“Mom, Nick. Are you guys awake?”
Blurry eyed, I stumble down to the kitchen pulling my ratty house sweater on and I greet each of my overly awake children with a mumbled ‘Good morning.’
I make coffee through sleep infested eyes, then wander the house looking for my slippers. Found, I make my way to the garage to let the pup out to potty.
It’s colder than I thought and I stand shivering on the front porch while the pup takes her dear sweet time sniffing the skiff of snow that fell overnight.
I wander back inside and hear the cacophony of sound that is our home when the children are with us. I holler, “Who hasn’t had breakfast?”
There’s a clamoring of voices.
“Yes, I did!”
And so on and so forth until the stragglers come down to the kitchen and eat breakfast. My fuzzy-headed husband joins me at the breakfast table where we drink coffee through bleary eyes and answer inquiries such as, “Look at my picture. What do you think?”
And “Alex won’t let me play with the Halo dudes.”
And “Hey mom, can I do laundry?”
Then it’s a morning of organizing humans, doing last-minute laundry and packing. Because they are leaving us today.
There’s a solemness that falls over my husband and I as we prepare our children to leave us. As chaotic as it is to have a house packed full of humans and animals, it’s hard when they leave.
We finish off the morning with a few cleaning requests, more last-minute laundry, and packing checks. The children scurry off to go play or create more artwork or read and we settle in, all of us counting down until it’s time, though for very different reasons.
Lunch comes and goes. Laundry isn’t quite done. And suddenly it’s time. Children rush into the den, quickly hugging us and saying their goodbye’s. My squirrel, of course, is the last one out the door and I’ll have to send her clothes over later because they are still wet.
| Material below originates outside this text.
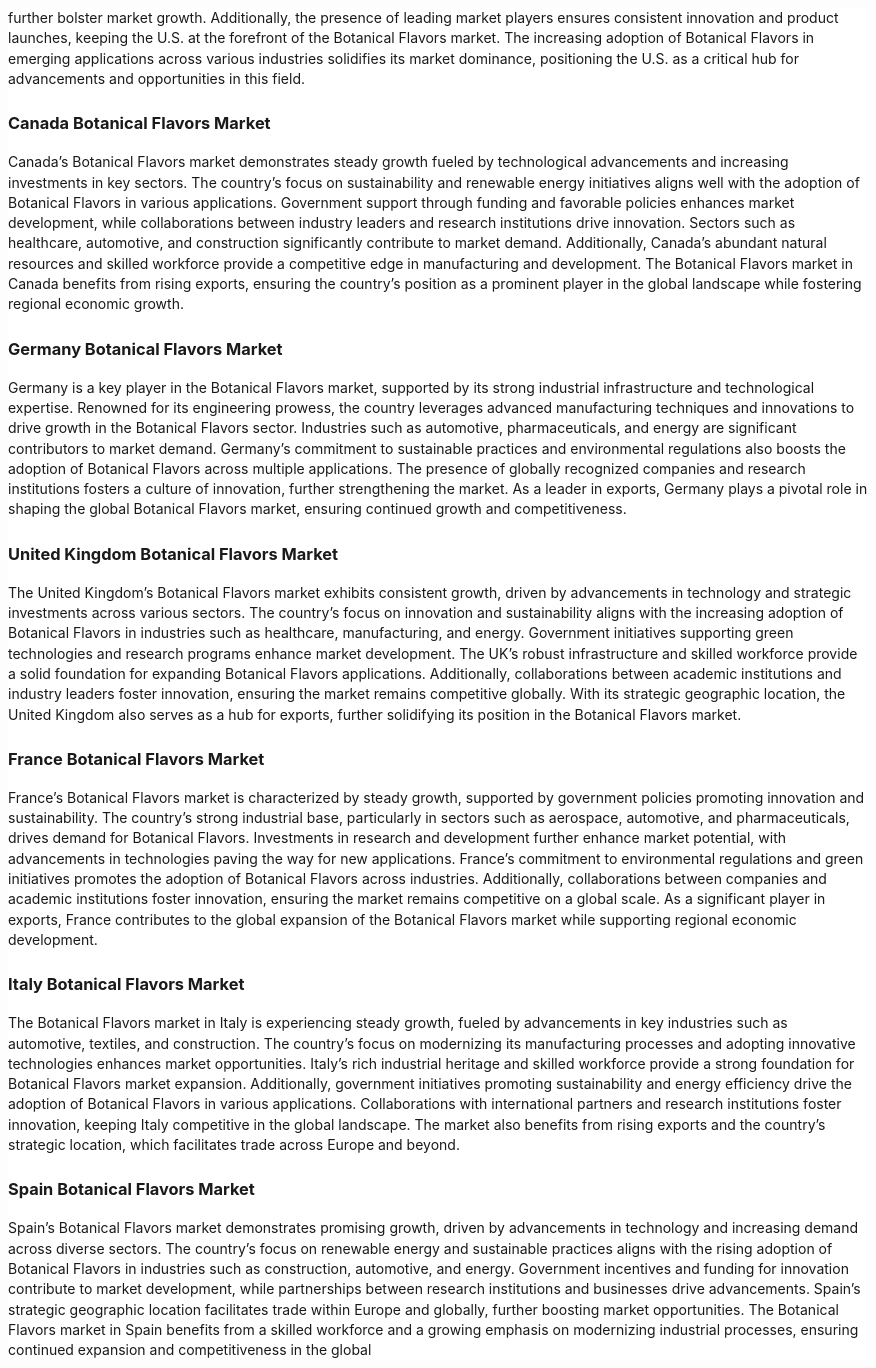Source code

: further bolster market growth. Additionally, the presence of leading market players ensures consistent innovation and product launches, keeping the U.S. at the forefront of the Botanical Flavors market. The increasing adoption of Botanical Flavors in emerging applications across various industries solidifies its market dominance, positioning the U.S. as a critical hub for advancements and opportunities in this field.</p><h3>Canada Botanical Flavors Market</h3><p>Canada&rsquo;s Botanical Flavors market demonstrates steady growth fueled by technological advancements and increasing investments in key sectors. The country&rsquo;s focus on sustainability and renewable energy initiatives aligns well with the adoption of Botanical Flavors in various applications. Government support through funding and favorable policies enhances market development, while collaborations between industry leaders and research institutions drive innovation. Sectors such as healthcare, automotive, and construction significantly contribute to market demand. Additionally, Canada&rsquo;s abundant natural resources and skilled workforce provide a competitive edge in manufacturing and development. The Botanical Flavors market in Canada benefits from rising exports, ensuring the country&rsquo;s position as a prominent player in the global landscape while fostering regional economic growth.</p><h3>Germany Botanical Flavors Market</h3><p>Germany is a key player in the Botanical Flavors market, supported by its strong industrial infrastructure and technological expertise. Renowned for its engineering prowess, the country leverages advanced manufacturing techniques and innovations to drive growth in the Botanical Flavors sector. Industries such as automotive, pharmaceuticals, and energy are significant contributors to market demand. Germany&rsquo;s commitment to sustainable practices and environmental regulations also boosts the adoption of Botanical Flavors across multiple applications. The presence of globally recognized companies and research institutions fosters a culture of innovation, further strengthening the market. As a leader in exports, Germany plays a pivotal role in shaping the global Botanical Flavors market, ensuring continued growth and competitiveness.</p><h3>United Kingdom Botanical Flavors Market</h3><p>The United Kingdom&rsquo;s Botanical Flavors market exhibits consistent growth, driven by advancements in technology and strategic investments across various sectors. The country&rsquo;s focus on innovation and sustainability aligns with the increasing adoption of Botanical Flavors in industries such as healthcare, manufacturing, and energy. Government initiatives supporting green technologies and research programs enhance market development. The UK&rsquo;s robust infrastructure and skilled workforce provide a solid foundation for expanding Botanical Flavors applications. Additionally, collaborations between academic institutions and industry leaders foster innovation, ensuring the market remains competitive globally. With its strategic geographic location, the United Kingdom also serves as a hub for exports, further solidifying its position in the Botanical Flavors market.</p><h3>France Botanical Flavors Market</h3><p>France&rsquo;s Botanical Flavors market is characterized by steady growth, supported by government policies promoting innovation and sustainability. The country&rsquo;s strong industrial base, particularly in sectors such as aerospace, automotive, and pharmaceuticals, drives demand for Botanical Flavors. Investments in research and development further enhance market potential, with advancements in technologies paving the way for new applications. France&rsquo;s commitment to environmental regulations and green initiatives promotes the adoption of Botanical Flavors across industries. Additionally, collaborations between companies and academic institutions foster innovation, ensuring the market remains competitive on a global scale. As a significant player in exports, France contributes to the global expansion of the Botanical Flavors market while supporting regional economic development.</p><h3>Italy Botanical Flavors Market</h3><p>The Botanical Flavors market in Italy is experiencing steady growth, fueled by advancements in key industries such as automotive, textiles, and construction. The country&rsquo;s focus on modernizing its manufacturing processes and adopting innovative technologies enhances market opportunities. Italy&rsquo;s rich industrial heritage and skilled workforce provide a strong foundation for Botanical Flavors market expansion. Additionally, government initiatives promoting sustainability and energy efficiency drive the adoption of Botanical Flavors in various applications. Collaborations with international partners and research institutions foster innovation, keeping Italy competitive in the global landscape. The market also benefits from rising exports and the country&rsquo;s strategic location, which facilitates trade across Europe and beyond.</p><h3>Spain Botanical Flavors Market</h3><p>Spain&rsquo;s Botanical Flavors market demonstrates promising growth, driven by advancements in technology and increasing demand across diverse sectors. The country&rsquo;s focus on renewable energy and sustainable practices aligns with the rising adoption of Botanical Flavors in industries such as construction, automotive, and energy. Government incentives and funding for innovation contribute to market development, while partnerships between research institutions and businesses drive advancements. Spain&rsquo;s strategic geographic location facilitates trade within Europe and globally, further boosting market opportunities. The Botanical Flavors market in Spain benefits from a skilled workforce and a growing emphasis on modernizing industrial processes, ensuring continued expansion and competitiveness in the global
More hugs. Happy faces bouncing out the door.
And…quiet. Five kids are gone, two to go.
I bustle about, not able to sit still. There are a few things to be done, but the silence has already begun to settle in. We watch some cartoons. I fold laundry and then it’s time.
We bundle the children up and make the drive to drop them off with their mother. When Nick gets back in the car, we both sigh. Silence.
But it’s not until we get home that it really settles in. Gone is the noise and laughter. Gone are the fights and the calls for toilet paper. Gone are the gaggle of girls sitting at our table singing to the radio and giggling while creating masterpieces. Gone are the boys playing dinosaurs and our youngest’s contagious laughter.
The sound of silence is deafening.
So we snuggle each other and order some pizza. It’s not the same, but it’ll do.
And now we are counting down. Counting down until the silence disappears with the return of our children.